Planting Clues in Mystery  

By Mary Rosenblum

 

            A mystery needs clues.  It’s not enough to have your Inspector stand up on the last page and grandly tell us how the murderer did it.  Yes, Sherlock Holmes did that, but you’re going to have to do it better than Conan Doyle if you want to get away with it.

            You’re in a race with the reader.  The readers are trying to guess what will happen.  You’re trying to spring that ‘whodunnit’ on the readers before they guess.  Who will win?  Those readers really don’t want to guess…they want to be surprised.  But they want that sporting chance to beat you and get there ahead of you.  Ideally, you have planted just enough clues, you have sneaked in just enough hints, that when you unveil that ‘whodunnit’, your readers sigh Oh, I should have guessed!  That gives you a satisfied reader!

 

Walk The Fine Line

          A clue too many tips off your readers.  Seasoned mystery readers are very savvy about clues.  They keep an eye out for details that stand out, a character’s suspicious interest in something…they know all the tricks.  It’s up to you to outfox them.  If your Main Character keeps noticing that old wall that sort of looks like maybe someone boarded up a door…your readers will be way ahead of you when your MC grabs that sledge hammer and pounds open the hidden door.  Ho hum, we’ve known that stupid room was back there for pages now!   But if your MC suddenly, in the final chapter, gets a sledge hammer and smashes open the door and nobody has even looked at that wall or supposed that the house is just a little too big for the number of rooms….those same readers will grumble, Oh yeah, like the idea just sprang into his head.  Planted by aliens, perhaps…

 

Hide it In Plain Sight

            So how do you plant the clues that the reader will need and still hide it from those zealous mystery-reader eyes?  Ever watched a good  magician work?  Those flowers really didn’t sprout from his sleeve, the doves weren’t in his hat.  They were right there in front of you all the time, but he made you not see them.   You’re going to do the same tricks with your readers.  So we have to let our readers know that a secret door exists in the wall.  When it is broken open, the explanation for the murder will be evident.  If one of your characters peers at the wall and mentions that it seems to be new construction…uh oh.  Those sharp mystery readers will think false wall in a heartbeat. 

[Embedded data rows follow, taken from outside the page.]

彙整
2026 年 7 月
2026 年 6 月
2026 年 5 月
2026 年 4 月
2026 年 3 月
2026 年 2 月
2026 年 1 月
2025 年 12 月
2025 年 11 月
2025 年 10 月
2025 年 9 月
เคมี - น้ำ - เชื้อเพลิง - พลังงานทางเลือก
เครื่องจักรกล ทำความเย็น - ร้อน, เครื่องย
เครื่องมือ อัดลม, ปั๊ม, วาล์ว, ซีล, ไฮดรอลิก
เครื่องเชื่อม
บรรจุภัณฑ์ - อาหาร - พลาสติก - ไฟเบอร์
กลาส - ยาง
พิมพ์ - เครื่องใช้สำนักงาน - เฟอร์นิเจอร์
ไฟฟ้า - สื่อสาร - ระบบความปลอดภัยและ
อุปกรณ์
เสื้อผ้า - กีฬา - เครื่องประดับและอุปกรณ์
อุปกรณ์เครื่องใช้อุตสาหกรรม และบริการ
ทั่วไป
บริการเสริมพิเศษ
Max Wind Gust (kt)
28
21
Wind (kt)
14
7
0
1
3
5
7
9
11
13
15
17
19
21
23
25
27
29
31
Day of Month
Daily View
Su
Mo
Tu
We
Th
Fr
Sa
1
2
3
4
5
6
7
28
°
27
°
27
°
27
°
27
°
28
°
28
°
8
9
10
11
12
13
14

            There are a couple of ways to hide those clues in plain sight.  One is to offer a plausible explanation for the clue.  Oh, yes, the wife of the manor owner says negligently.  The old wall was crumbling and full of mold.  Archibald – such a marvelous and talented decorator – suggested we simply build a faux wall over it.  We did it upstairs, too.”  She grabbed him by the sleeve.  “Have you looked into the small study?  Let me show you.  The bamboo grass wall cover is so lovely.  It cost a fortune of course…”  The comment about the new construction was casual, you bury it in the wife’s gushing about the various things her beloved decorator had them do (your readers are snickering about how he has taken them for tons of money) and while they are snickering, they forget about that ‘faux wall’ in the parlor.

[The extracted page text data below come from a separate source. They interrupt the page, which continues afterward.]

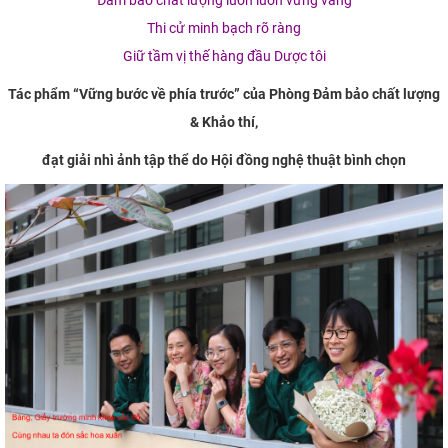
Đảm bảo chất lượng luôn luôn vững vàng
Thi cử minh bạch rõ ràng
Giữ tầm vị thế hàng đầu Dược tôi
Tác phẩm “Vững bước về phía trước” của Phòng Đảm bảo chất lượng
& Khảo thí,
đạt giải nhì ảnh tập thể do Hội đồng nghệ thuật bình chọn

            Another method is to distract the readers with a strong dramatic element.  Our amateur sleuth, visiting a friend at a nursing home where several people have died suspiciously, waits outside for a friend to meet her.  She begins to chat casually with an aide.  They talk casually about their childhood fantasy worlds.  She pretended to be a female Tarzan, he tells her about a magic well that helped him.  Then the friend arrives and is upset and the scene climaxes with a dramatic revelation by the friend.  But later, when the aide turns out to be the murderer, our amateur sleuth will remember his fervent tone when he talked about that well and how it helped him, and she’ll look there to save the home resident he has kidnapped.

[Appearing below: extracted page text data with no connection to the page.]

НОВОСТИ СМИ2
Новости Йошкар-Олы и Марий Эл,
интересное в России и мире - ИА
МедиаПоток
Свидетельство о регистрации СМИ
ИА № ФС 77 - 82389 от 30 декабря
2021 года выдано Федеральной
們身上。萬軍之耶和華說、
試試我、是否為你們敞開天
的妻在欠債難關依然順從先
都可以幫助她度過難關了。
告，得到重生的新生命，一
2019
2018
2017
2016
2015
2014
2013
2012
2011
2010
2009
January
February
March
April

            The arrival of the friend and the subsequent climax with that revelation took reader attention away from the aide’s talk about the well.  It slips past reader awareness only to surface alter when the POV thinks of the well as a place to look for the missing resident.   We have successfully distracted the reader with an event that had more dramatic power than the revelation of the aide.  If nothing more had occurred in that scene, readers would have noticed the interchange.  Hmm, they would have thought, why is this guy talking about a well?  Could it be important?  Could it be a clue?  But because something else more dramatic happened, reader attention was drawn to that event.  The mention of the well was forgotten.  Nothing important….

 

Be Sneaky

            So sneak those clues in there.  Create reasonable explanations (at the time) that your readers will see through later.  Or slips them in while your readers are distracted by more dramatic events.  But be sure to plant a few so that readers don’t feel that you ‘cheated’ and didn’t let them play the ‘guess the end’ game at all!

            The best way to find out if you succeeded with your sleight of hand is to give your mystery to a mystery reader to read.  Ask them to tell you honestly when they figured out who did it.  If they figure it out early on…that’s bad.  If they don’t figure it out until the end…you’ve done great! 

            So practice that sleight of hand…and make yourself a bunch of adoring fans.